Biliyor var, yapılmış ama reddediyor. Sanatçısı, yazarı, akademisyeni, politikacısı.
Tayyip Dersim için özür dilemişti sanırım yanlış hatırlamıyorsam. Zor olmasa gerek özür.
Dedelerinin ninelerinin doğduğu tpraklara gelememek filan. Çok büyük acılar var.
çünkü almanya ve fransa "hayır biz yapmadık. soykırım değil tehcir yok tehcir de değil büyük felaket..." gibi kelimeler üzerinden politika yapmıyorlar.
akademik anlamda kabul etme ve bunun dünyada yankılanması aşaması geçilmiş durumda onlar şu an toplumsal anlamda ikinci üçüncü nesillerin integrasyonu üzerine yoğunlaşmış durumdalar. ha bunun uygulanışında yanlışlar vardır eşitsizlikler sürüyordur evet eleştiriye açık. fakat kabul etmeme gibi bir şey söz konusu değil en azından.
hayal meyal aklımda şöyle birşey kalmış. türkiye'den bir yetkili ermeni soykırımını ısıtıp ısıtıp gündeme getiren fransa'ya cezayir'de yaşananları hatırlatmıştı, hemen ardından cezayir'den bir yetkili türkiye bizim ilişkimize karışmamalı diye bir açıklama yapmıştı. olay aşağı yukarı böyleydi tarih de son 10 yıl içinde olması lazım.
yani fransa soykırımı zamanında iyi yapmış, devletin başında da kendi adamlarını bırakmış. bizim beceriksizler hem soykırım yapmamış, hem de yapmış gibi bir izlenim uyandırmış. avrupalı akıllı vesselam.
protector+1
Almanlar Yahudi soykırımını kabul etmişlerdir, tarihlerinde bir utanç simgesi olarak yer almıştır. Bugün Almanya'da Nazilerin simgesi olan herhangi bir simgeyi üzerinde bulundurmak, propagandasını yapmak şaka amaçlı bile olsa suçtur.
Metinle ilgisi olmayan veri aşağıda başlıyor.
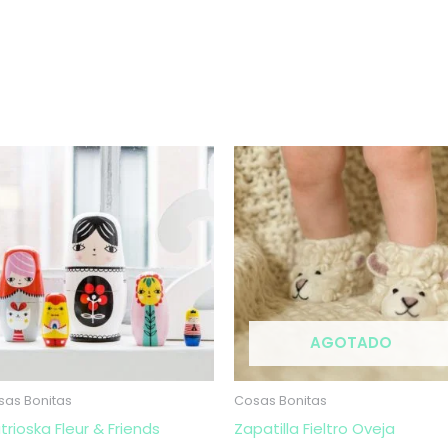
AGOTADO
sas Bonitas
Cosas Bonitas
trioska Fleur & Friends
Zapatilla Fieltro Oveja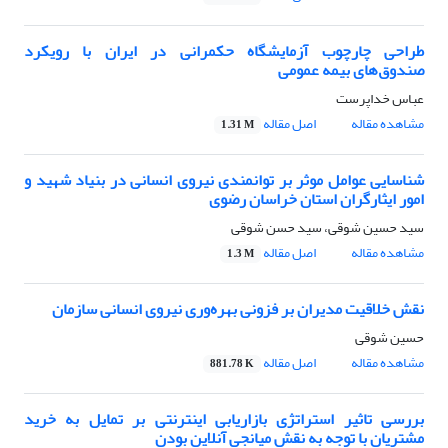
طراحی چارچوب آزمایشگاه حکمرانی در ایران با رویکرد
صندوق‌های بیمه عمومی
عباس خداپرست
مشاهده مقاله
اصل مقاله
1.31 M
شناسایی عوامل موثر بر توانمندی نیروی انسانی در بنیاد شهید و
امور ایثارگران استان خراسان رضوی
سید حسین شوقی، سید حسن شوقی
مشاهده مقاله
اصل مقاله
1.3 M
نقش خلاقیت مدیران بر فزونی بهره‌وری نیروی انسانی سازمان
حسین شوقی
مشاهده مقاله
اصل مقاله
881.78 K
بررسی تاثیر استراتژی بازاریابی اینترنتی بر تمایل به خرید
مشتریان با توجه به نقش میانجی آنلاین بودن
Fatih Akın'a zamanında giydiği tişört üzerindeki Bush yazısının s'sinde gamalı haç amblemi var diye dava açılması gündeme gelmişti, ne oldu bilmiyorum.
Yani şunu Almanya'da yapmaya kalksalardı büyük ihtimalle çelengin demir uçları bağırsaklarını ufak ufak dürtüyor olurdu Türk ırkçılarının: news.am bunun arkasında duran zihniyet Türkiye'de çok güçlü.
Ayrıca Cezayir soykırımı sonrasında Türkiye herhangi bir tepki göstermedi, üç maymunu oynadı. Yazarını pek sevmem ama şu yazı yardımcı olacaktır konu hakkında bilgilenmek adına: arsiv.taraf.com.tr
Kimse de gelip "dönemin şartları gereği" demesin. Devlet apaçık "bana dokunmayan yılan bin yaşasın" demiş, sonra kendi pisliği ortaya çıkınca "onlar niye özür dilemiyorlar, dilesinler!!!111"e bağlamış.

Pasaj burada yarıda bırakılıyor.